▶ _Texto selecionado_
◆ ◆ ◆ ◆ ◆ ◆ ◆

Sobre a “Questão Religiosa” o Bispo-auxiliar-emérito de Brasília, o jesuíta Dom João Evangelista Martins Terra, no seu livro Maçonaria e Igreja Católica (1996), afirma:

“Quem saiu vitoriosa dessa dolorosa questão foi a Igreja, que, forçando o Governo a recuar, deixou o Estado regalista desmoralizado e a maçonaria completamente abalada em seu prestígio. D. Vital passou à posteridade como Mártir da maçonaria”. Prossegue, assegurando: “Os ataques da imprensa maçônica ainda continuaram, mas o clero, escarmentado, saiu depurado.” (p. 61/62).

Na mesma obra, comentando sobre a situação dos bispos e padres maçons de então, ressalta que não é preciso negar esse fato, mas explicá-lo no contexto histórico, no sentido de que os envolvidos não se interessavam pelas doutrinas maçônicas e sim por desfrutar de ambiente secreto onde podiam discutir suas ideologias liberais ou ideias revolucionárias. Por outro lado, aduz que a maçonaria tinha-se infiltrado em quase todas as confrarias e irmandades da Igreja e pretendia dominar o próprio poder eclesial.

Ainda dentro da questão religiosa, o conflito entre a igreja e o governo rendeu agressões à maçonaria na Paraíba. A Revolta do Quebra-Quilos (1874-1875), considerada uma das mais importantes revoltas sociais no fim do Império, ocorrida da região Nordeste, foi motivada pela adoção do sistema métrico decimal francês (Lei 1.157, de 26 de junho de 1862), pela obrigatoriedade do alistamento militar (imposto do sangue) e pela criação do imposto do chão pago nas feiras.

Um dos efeitos colaterais foram os ataques a casas de maçons e lojas maçônicas, como foi o caso da loja maçônica “Segredo e Lealdade”, em Campina Grande, que foi saqueada e seus documentos destruídos. Os quebra-quilos, insuflados por padres, alegavam que várias autoridades na Paraíba e no resto do país pertenciam à maçonaria e eram responsáveis pela introdução daquelas medidas. Padres diziam que o imperador era maçom, assim como o fora seu pai e, portanto, haveria um complô maçônico no país (Gomes, 2016).

Durante o Estado Novo, nos anos de 1930 a 1945, a maçonaria enfrentou várias campanhas difamatórias, polêmicas e notícias falsas, fruto do desconhecimento de seus princípios, por várias organizações, decorrentes de pensamentos conservadores e de tendências autoritárias, alegando que os maçons articulariam a destruição de todas as pátrias, estando por traz de todos os acontecimentos revolucionários no Brasil e no mundo, segundo escreveu o intelectual católico Ramos de Oliveira em sua obra “A ilusão maçônica” (Gomes, 2018).

Na mesma linha, o supracitado Gustavo Barroso, também militante integralista e simpatizante do nazismo, atacou a maçonaria em várias de suas obras, defendendo a tese de que a mesma teria planos para o Brasil e que os principais acontecimentos da história brasileira seriam resultado de ações conspiratórias maçônicas. A imprensa integralista reforçou a associação entre maçonaria, judaísmo e comunismo (Gomes, 2018).

◆ ◆ ◆ ◆ ◆ ◆ ◆

Registros armazenados

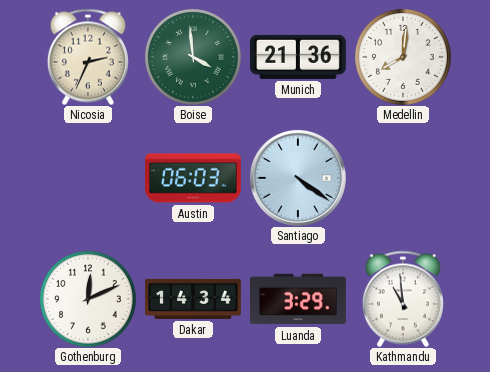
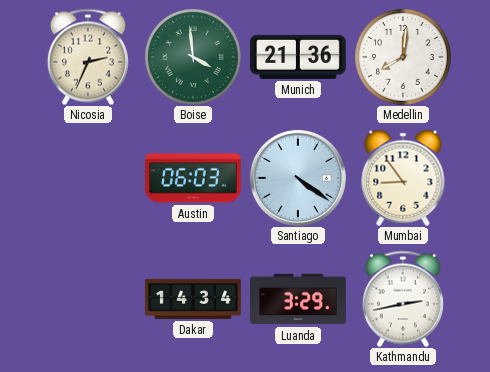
Mumbai: none -> 8:54
Gothenburg: 12:11 -> none
Kathmandu: 10:59 -> 2:43
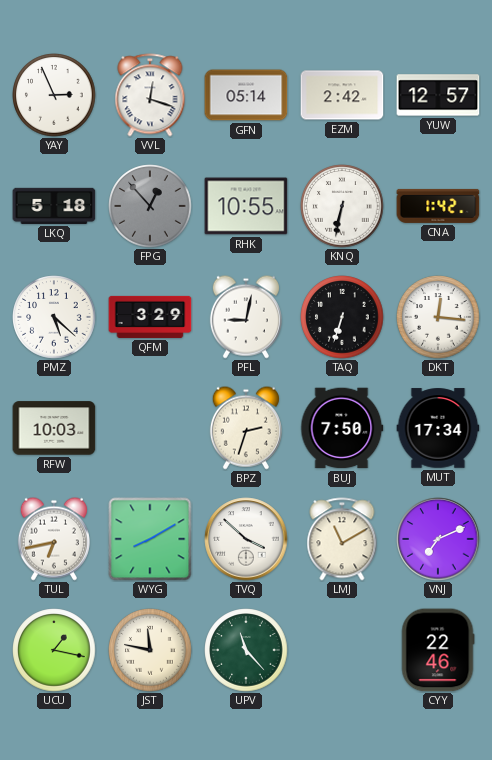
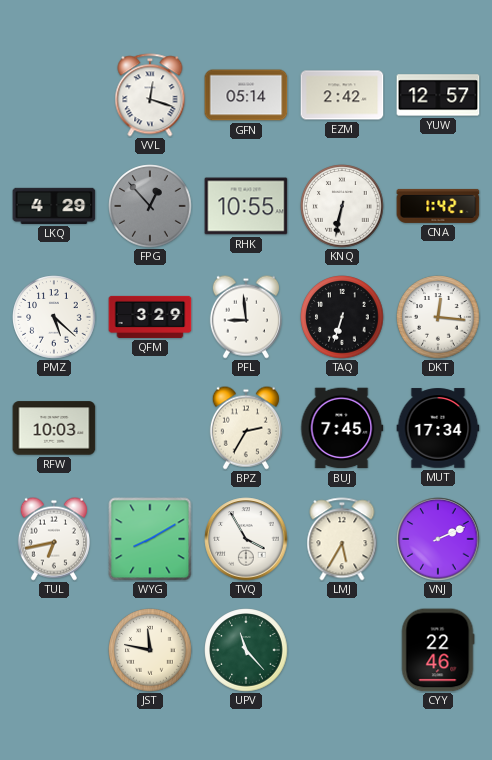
YAY: 2:56 -> none
LKQ: 5:18 -> 4:29
PFL: 9:02 -> 8:59
BPZ: 2:33 -> 2:35
BUJ: 7:50 -> 7:45
TVQ: 3:52 -> 3:55
LMJ: 11:10 -> 5:35
VNJ: 7:11 -> 2:11
UCU: 1:17 -> none
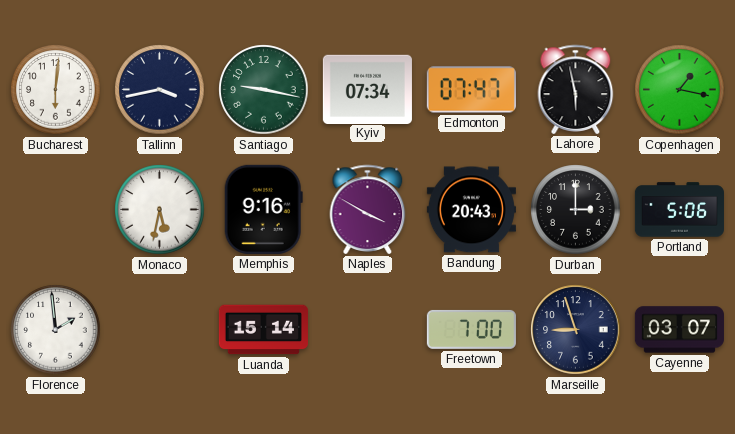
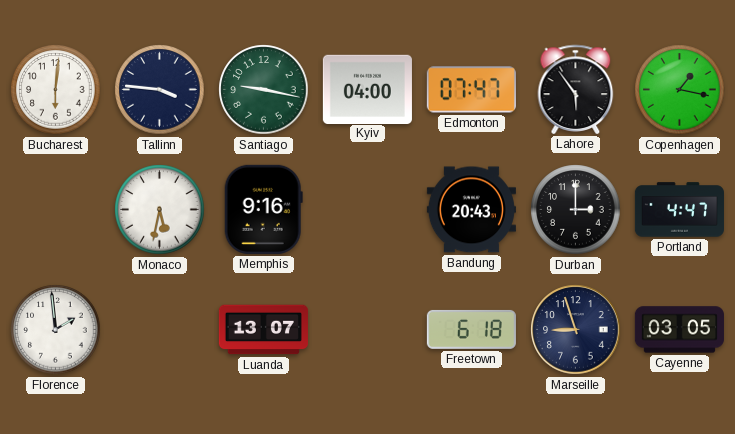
Tallinn: 3:43 -> 3:46
Kyiv: 07:34 -> 04:00
Lahore: 5:58 -> 5:54
Naples: 3:50 -> none
Portland: 5:06 -> 4:47
Luanda: 15:14 -> 13:07
Freetown: 7:00 -> 6:18
Cayenne: 03:07 -> 03:05
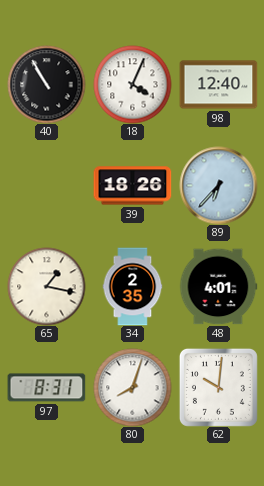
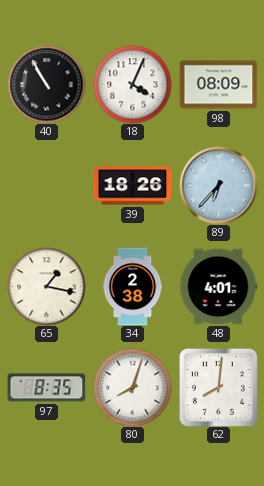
98: 12:40 -> 08:09
34: 2:35 -> 2:38
97: 8:31 -> 8:35
62: 10:01 -> 8:01
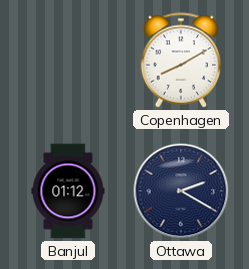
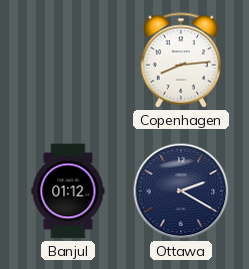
Copenhagen: 8:10 -> 8:14
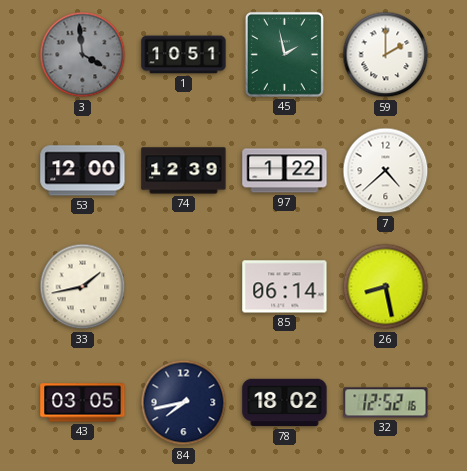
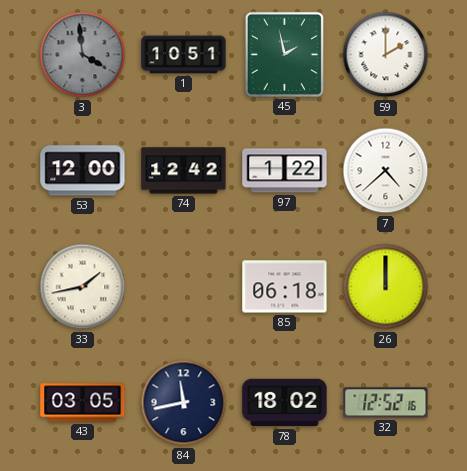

◆ ◆ ◆ ◆ ◆ ◆ ◆

▶ _Tarefa A_
Transcreva literalmente o trecho do texto sobre a maçonaria e a Igreja que vai de “Ainda dentro da” até “pago nas feiras.”, incluindo este último.
▶ _Tarefa B_
Cite exatamente todas as linhas dos registros, deixando as imagens de fora da resposta.

▶ _Resposta completa A_
Ainda dentro da questão religiosa, o conflito entre a igreja e o governo rendeu agressões à maçonaria na Paraíba. A Revolta do Quebra-Quilos (1874-1875), considerada uma das mais importantes revoltas sociais no fim do Império, ocorrida da região Nordeste, foi motivada pela adoção do sistema métrico decimal francês (Lei 1.157, de 26 de junho de 1862), pela obrigatoriedade do alistamento militar (imposto do sangue) e pela criação do imposto do chão pago nas feiras.

▶ _Resposta completa B_
Mumbai: none -> 8:54
Gothenburg: 12:11 -> none
Kathmandu: 10:59 -> 2:43
YAY: 2:56 -> none
LKQ: 5:18 -> 4:29
PFL: 9:02 -> 8:59
BPZ: 2:33 -> 2:35
BUJ: 7:50 -> 7:45
TVQ: 3:52 -> 3:55
LMJ: 11:10 -> 5:35
VNJ: 7:11 -> 2:11
UCU: 1:17 -> none
Tallinn: 3:43 -> 3:46
Kyiv: 07:34 -> 04:00
Lahore: 5:58 -> 5:54
Naples: 3:50 -> none
Portland: 5:06 -> 4:47
Luanda: 15:14 -> 13:07
Freetown: 7:00 -> 6:18
Cayenne: 03:07 -> 03:05
98: 12:40 -> 08:09
34: 2:35 -> 2:38
97: 8:31 -> 8:35
62: 10:01 -> 8:01
Copenhagen: 8:10 -> 8:14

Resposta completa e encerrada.